Published: Fri 7 Feb 2014 03:56 PM
Illicit Financial Outflows from Africa Crippling Continent’s Development – UN
New York, Feb 6 2014 - United Nations Deputy Secretary-General Jan Eliasson and former South African President Thabo Mbeki today stressed the need for global efforts to address the problem of illicit financial flows from Africa, which have crippled the continent’s development over the last few decades.
It is estimated that Africa loses over $50 billion a year in illicit financial flows, far exceeding the amount of official development assistance the continent receives.
Addressing the opening session of the High-level Panel on Illicit Financial Flows from Africa, held at UN Headquarters, Mr. Eliasson said the $50 billion in losses is a “staggering” figure that represents damage to individuals and Africa’s development and governance agenda as a whole.
“If we can stop Africa from losing resources in illicit outflows, then these funds can be directed to meeting the needs of the continent’s people and allowing them to build a better future,” he stated.
The High-level Panel, established by the UN Economic Commission for Africa (ECA) and the African Union (AU), was inaugurated in February 2012 to address the debilitating problem of the illicit financial flows from continent. It is chaired by Mr. Mbeki and composed of nine other distinguished personalities from within and outside Africa.
Mr.

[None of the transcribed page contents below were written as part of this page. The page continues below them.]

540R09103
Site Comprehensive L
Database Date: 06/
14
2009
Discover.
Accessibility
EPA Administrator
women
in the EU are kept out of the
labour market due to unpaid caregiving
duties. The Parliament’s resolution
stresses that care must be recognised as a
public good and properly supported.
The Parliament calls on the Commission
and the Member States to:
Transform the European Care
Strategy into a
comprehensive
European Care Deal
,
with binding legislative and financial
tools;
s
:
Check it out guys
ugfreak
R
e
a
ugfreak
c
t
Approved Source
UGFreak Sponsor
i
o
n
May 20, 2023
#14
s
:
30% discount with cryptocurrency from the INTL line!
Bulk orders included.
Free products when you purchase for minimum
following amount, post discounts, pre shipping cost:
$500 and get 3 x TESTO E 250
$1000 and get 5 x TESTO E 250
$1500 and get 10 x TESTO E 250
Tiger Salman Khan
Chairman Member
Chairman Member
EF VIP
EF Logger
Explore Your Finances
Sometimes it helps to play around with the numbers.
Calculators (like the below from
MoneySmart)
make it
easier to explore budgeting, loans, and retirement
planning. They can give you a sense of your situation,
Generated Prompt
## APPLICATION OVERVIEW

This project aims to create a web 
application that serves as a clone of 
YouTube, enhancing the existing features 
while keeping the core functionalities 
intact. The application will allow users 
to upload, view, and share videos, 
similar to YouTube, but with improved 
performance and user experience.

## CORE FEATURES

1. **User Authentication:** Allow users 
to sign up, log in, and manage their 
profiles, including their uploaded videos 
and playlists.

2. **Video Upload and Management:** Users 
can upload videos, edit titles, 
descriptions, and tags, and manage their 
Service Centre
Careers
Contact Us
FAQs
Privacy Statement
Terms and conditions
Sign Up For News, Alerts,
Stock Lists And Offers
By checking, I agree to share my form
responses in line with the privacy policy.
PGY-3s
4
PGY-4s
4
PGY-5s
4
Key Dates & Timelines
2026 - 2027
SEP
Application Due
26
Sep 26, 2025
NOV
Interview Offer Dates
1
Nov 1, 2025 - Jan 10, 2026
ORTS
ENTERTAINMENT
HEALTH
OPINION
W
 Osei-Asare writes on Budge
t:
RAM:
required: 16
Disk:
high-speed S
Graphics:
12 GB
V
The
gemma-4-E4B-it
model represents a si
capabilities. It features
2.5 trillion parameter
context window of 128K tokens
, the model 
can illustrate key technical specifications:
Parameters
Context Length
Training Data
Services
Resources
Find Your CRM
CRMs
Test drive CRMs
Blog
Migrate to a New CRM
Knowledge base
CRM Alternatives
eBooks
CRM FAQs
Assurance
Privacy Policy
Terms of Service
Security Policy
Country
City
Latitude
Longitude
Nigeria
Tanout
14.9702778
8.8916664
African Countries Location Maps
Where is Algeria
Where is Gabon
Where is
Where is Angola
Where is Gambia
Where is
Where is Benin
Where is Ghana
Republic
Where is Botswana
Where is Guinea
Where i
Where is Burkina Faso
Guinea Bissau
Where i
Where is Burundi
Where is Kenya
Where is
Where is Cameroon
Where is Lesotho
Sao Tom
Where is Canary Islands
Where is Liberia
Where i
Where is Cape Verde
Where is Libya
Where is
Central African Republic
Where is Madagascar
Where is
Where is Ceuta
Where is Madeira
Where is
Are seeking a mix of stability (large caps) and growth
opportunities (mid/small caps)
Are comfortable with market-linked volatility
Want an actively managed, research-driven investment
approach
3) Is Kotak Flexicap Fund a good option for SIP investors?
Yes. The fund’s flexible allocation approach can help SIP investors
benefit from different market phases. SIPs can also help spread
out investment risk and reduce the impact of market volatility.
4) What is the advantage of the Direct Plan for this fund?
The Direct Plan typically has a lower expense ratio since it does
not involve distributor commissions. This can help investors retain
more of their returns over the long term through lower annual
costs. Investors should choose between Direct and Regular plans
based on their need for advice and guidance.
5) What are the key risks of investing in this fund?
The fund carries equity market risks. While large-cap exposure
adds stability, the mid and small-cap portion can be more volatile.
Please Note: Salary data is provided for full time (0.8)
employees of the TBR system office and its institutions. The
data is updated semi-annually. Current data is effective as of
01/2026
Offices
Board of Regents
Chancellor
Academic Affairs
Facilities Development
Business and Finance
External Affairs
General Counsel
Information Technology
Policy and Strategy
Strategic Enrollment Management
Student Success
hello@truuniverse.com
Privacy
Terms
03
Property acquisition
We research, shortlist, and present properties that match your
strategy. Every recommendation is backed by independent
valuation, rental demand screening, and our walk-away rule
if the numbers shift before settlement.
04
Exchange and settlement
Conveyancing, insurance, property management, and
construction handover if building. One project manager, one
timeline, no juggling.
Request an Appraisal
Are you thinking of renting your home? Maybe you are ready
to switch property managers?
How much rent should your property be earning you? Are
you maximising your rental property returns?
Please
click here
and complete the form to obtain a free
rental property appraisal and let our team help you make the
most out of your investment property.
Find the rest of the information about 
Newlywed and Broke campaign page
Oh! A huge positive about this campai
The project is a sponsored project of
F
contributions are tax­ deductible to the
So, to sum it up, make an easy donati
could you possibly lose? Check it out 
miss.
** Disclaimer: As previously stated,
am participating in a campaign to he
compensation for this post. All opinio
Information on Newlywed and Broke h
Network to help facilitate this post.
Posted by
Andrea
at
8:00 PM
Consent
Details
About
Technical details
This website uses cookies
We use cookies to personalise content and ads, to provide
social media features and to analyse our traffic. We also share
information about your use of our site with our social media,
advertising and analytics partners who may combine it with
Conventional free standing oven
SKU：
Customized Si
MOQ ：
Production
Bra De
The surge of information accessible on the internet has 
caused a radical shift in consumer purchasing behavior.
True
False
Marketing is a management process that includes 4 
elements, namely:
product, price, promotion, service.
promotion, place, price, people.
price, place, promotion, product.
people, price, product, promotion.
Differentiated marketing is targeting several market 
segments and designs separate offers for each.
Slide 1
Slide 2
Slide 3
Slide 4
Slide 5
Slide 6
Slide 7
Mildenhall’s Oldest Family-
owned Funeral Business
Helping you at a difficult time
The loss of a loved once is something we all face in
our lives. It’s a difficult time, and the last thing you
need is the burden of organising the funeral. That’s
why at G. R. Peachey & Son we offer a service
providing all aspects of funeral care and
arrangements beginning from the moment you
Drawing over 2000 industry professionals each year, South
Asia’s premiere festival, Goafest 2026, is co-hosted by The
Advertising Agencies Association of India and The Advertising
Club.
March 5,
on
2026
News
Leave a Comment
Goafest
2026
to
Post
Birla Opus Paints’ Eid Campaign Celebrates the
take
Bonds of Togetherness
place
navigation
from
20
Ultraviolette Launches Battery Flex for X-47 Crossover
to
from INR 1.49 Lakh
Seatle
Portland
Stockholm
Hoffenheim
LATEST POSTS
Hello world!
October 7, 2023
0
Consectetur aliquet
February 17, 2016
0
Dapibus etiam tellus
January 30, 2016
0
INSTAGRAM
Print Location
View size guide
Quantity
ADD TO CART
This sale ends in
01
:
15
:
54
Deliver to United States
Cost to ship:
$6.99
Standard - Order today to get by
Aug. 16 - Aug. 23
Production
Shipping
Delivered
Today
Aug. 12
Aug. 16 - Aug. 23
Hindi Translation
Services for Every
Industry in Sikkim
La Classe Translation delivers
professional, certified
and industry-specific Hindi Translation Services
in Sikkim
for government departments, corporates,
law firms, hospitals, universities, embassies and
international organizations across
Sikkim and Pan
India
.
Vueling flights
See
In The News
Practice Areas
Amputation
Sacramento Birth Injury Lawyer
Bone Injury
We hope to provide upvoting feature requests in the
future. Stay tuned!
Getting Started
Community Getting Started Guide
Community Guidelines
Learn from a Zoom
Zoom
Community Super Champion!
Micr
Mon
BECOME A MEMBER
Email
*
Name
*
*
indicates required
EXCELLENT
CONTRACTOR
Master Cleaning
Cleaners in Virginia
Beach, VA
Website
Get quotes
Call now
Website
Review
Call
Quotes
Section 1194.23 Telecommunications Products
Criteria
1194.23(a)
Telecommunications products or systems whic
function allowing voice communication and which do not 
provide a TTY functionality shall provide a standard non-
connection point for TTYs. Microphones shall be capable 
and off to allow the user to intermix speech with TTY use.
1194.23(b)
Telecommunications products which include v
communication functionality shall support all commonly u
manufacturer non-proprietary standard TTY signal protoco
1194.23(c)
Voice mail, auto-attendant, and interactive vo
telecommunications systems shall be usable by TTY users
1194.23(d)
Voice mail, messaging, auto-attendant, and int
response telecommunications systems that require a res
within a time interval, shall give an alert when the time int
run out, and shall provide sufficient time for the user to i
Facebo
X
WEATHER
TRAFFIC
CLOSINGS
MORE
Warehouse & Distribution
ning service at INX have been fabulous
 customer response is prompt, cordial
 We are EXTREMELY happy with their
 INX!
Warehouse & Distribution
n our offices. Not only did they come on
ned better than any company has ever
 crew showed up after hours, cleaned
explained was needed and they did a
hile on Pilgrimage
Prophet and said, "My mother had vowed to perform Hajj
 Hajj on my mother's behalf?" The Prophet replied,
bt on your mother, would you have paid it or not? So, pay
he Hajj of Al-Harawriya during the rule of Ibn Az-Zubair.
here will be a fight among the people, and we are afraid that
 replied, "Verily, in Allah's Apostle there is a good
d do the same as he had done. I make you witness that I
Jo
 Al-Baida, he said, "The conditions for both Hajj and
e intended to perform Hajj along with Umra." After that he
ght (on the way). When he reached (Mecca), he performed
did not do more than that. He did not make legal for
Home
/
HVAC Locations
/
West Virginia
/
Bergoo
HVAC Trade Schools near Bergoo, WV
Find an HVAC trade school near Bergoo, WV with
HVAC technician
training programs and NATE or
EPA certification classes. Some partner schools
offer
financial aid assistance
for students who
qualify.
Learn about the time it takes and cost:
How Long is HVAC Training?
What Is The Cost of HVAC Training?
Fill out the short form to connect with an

Mbeki told a news conference after the session that the money lost each year is capital which is “generated within the continent, belongs within the continent, but then leaves by these illicit means.”
About two thirds of the illicit outflows originate from the activities of multinational corporations, while about 30 per cent or so arise from “straightforward criminal activity,” including narcotics and human trafficking, as well as corrupt practices.
As for where the money is going once it leaves the continent, Mr. Mbeki said the receiving countries are the developed countries as well as the tax havens.
“We’ve got to try and understand this matter of this illicit capital outflows out of the continent, both from the point of view of we, the exporting continent, and then the receiving countries so that our recommendations will have to address both ends of this.”
The Panel is currently in the United States to meet with representatives of the US Government, private sector, academia civil society, and multilateral institutions to discuss the issue of illicit financial flows.
It is expected to submit its final report by June this year. The report will include observations about the problem, as well as detailed proposals on how both the continent and the rest of the world can respond.